To establish a more complete over-the-counter trading system for sustainable development bonds, TPEx announced on April 29, 2021 and practiced the Key Points Regarding Sustainable Development Bonds, which consolidated the Key Points Regarding Green Bonds and Key Points Regarding Sustainability Development Bonds. In addition, new social responsibility bond eligibility and related regulations were added. According to the Key Points Regarding Sustainable Development Bonds, the scope of sustainable development bonds includes green bonds, social responsibility bonds and sustainable development bonds approved by TPEx. In 2021, the Company purchased NT$1 billion of UMC’s Year 2021 Tranche 1 of Unsecured Ordinary Corporate Bonds and NT$800 million of SKCB’s Year 2021 Tranche 1 senior unsecured financial bonds, both of which obtained the green bond eligibility approved by TPEx.
1.UMC’s green bond investment plan:The Company was expected to carry out green investment projects such as the construction of solar PV systems inside and outside the plant, energy efficiency improvement of in-plant machinery and equipment and process pollution prevention to improve the use of renewable energy power, equipment operation and treatment process exhaust efficiency, which could achieve energy-saving, thereby reducing carbon emissions and waste disposal while reducing the impact of wastewater and exhaust emissions on the environment.。
2.SKCB’s green bond investment plan: The funds raised would be used for financing and refinancing of SKCB’s customers.
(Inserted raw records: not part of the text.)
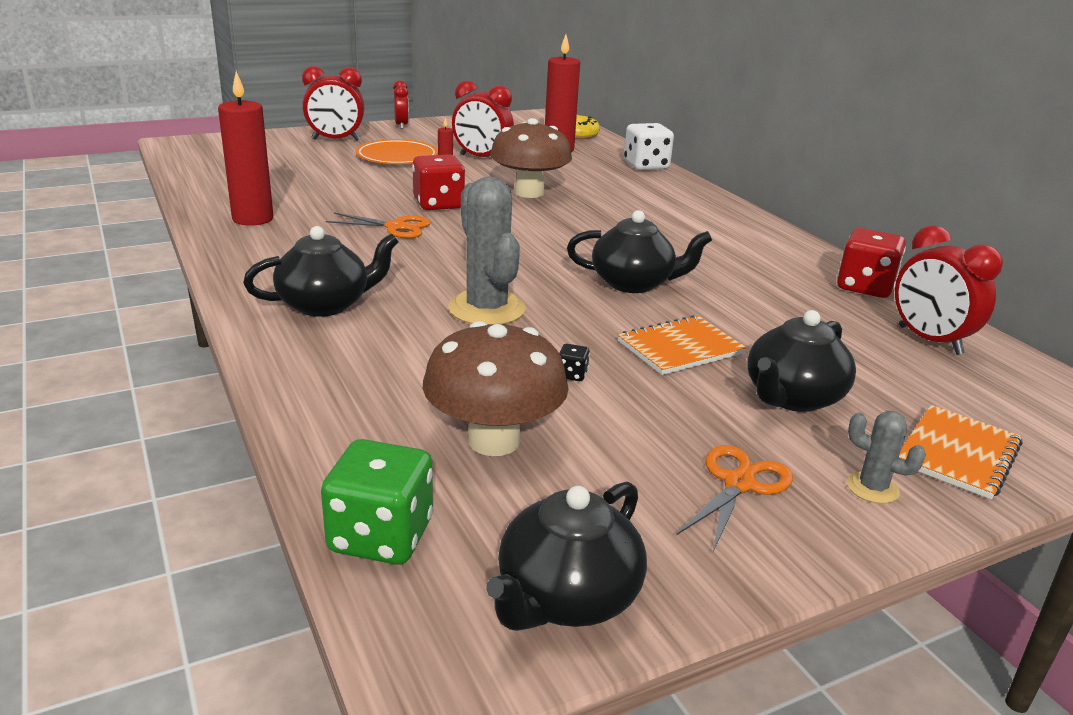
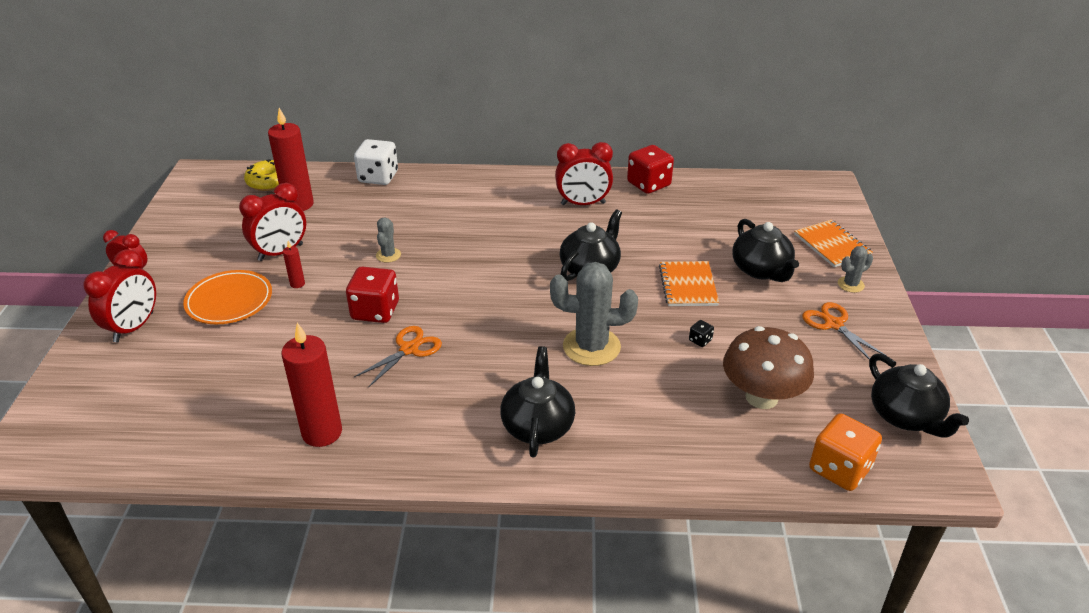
camera: 60 degrees left, 10 degrees up
green dice [321,439,433,565] -> orange dice [809,413,882,491]
brown mushroom [490,118,572,198] -> grey cactus [376,217,401,262]
red clock [895,225,1003,355] -> red clock moved to [555,142,613,205]

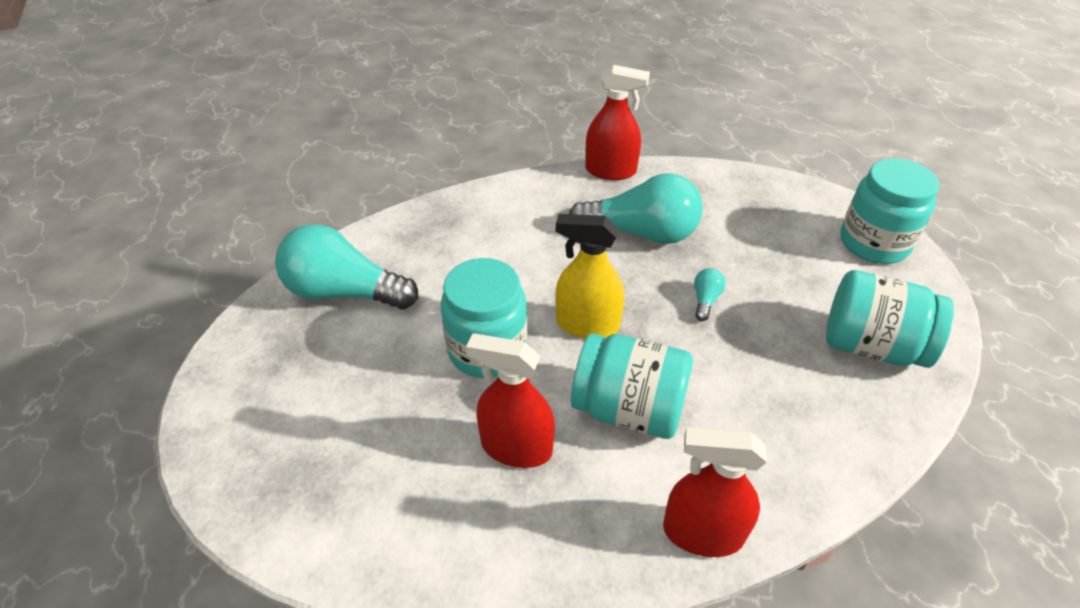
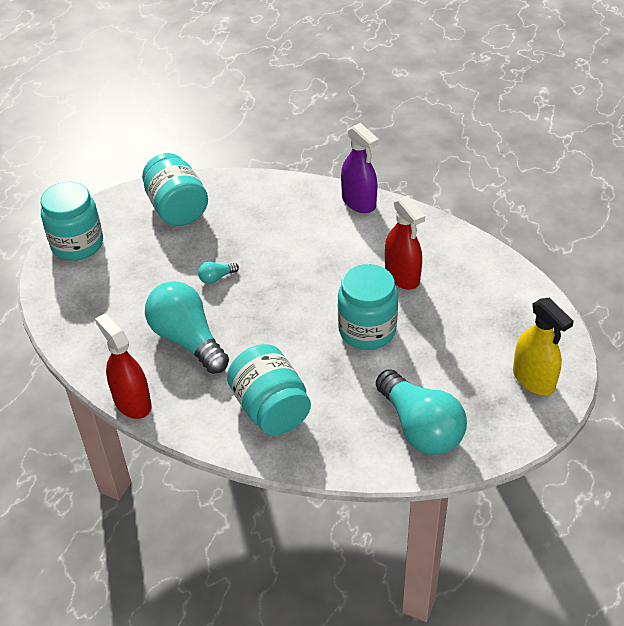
camera: 135 degrees left, 0 degrees up
yellow spray bottle [556,214,624,339] -> yellow spray bottle moved to [513,298,574,395]
turquoise jar [571,333,693,439] -> turquoise jar moved to [227,344,311,435]
red spray bottle [663,427,767,557] -> purple spray bottle [341,123,379,213]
It met the requirements of five categories of the plan, including Renewable Energy and Energy Technology Development, Energy Efficiency Improvement and Energy Saving, Water Conservation, Cleaning or Recycling, Waste Recycling or Reuse, GHG Reduction in order to meet the categories of green investment plans with substantially improved environmental benefits required by Key Points Regarding Sustainable Development Bonds.
In addition, Chunghwa Post also invested in an international green bond in 2021, with an investment face value of US$70 million (approximately NT$1.96 billion) issued by Natixis (French corporate and investment bank). Natixis is a subsidiary of the Groupe BPCE, the third largest financial conglomerate in France. The funds raised by the issuer was used for the Sustainable Development Bond Program of the Groupe BPCE, and the description is as follows:
Being aware of the enormous impact the real estate industry has on the environment, particularly in relation to natural resource depletion and climate change, the Groupe BPCE has devised a dedicated approach to identifying green buildings to further support its overall focus on environmental sustainability.
With its dedicated approach to renewable energy, the Groupe BPCE aims to make a positive contribution to climate change mitigation by reducing GHG emissions. Eligible assets are loans used for the development, construction, operation and maintenance of renewable energy projects
The Groupe BPCE’ strategies to support Europe’s leading agricultural market focus on the main environmental, social and economic challenges faced by French agricultural industry.
As a state-owned enterprise, Chunghwa Post should take the lead in fulfilling its corporate social responsibilities. In the future, we will continue to invest in sustainable development bonds, hoping to obtain investment returns and at the same time taking ESG into account.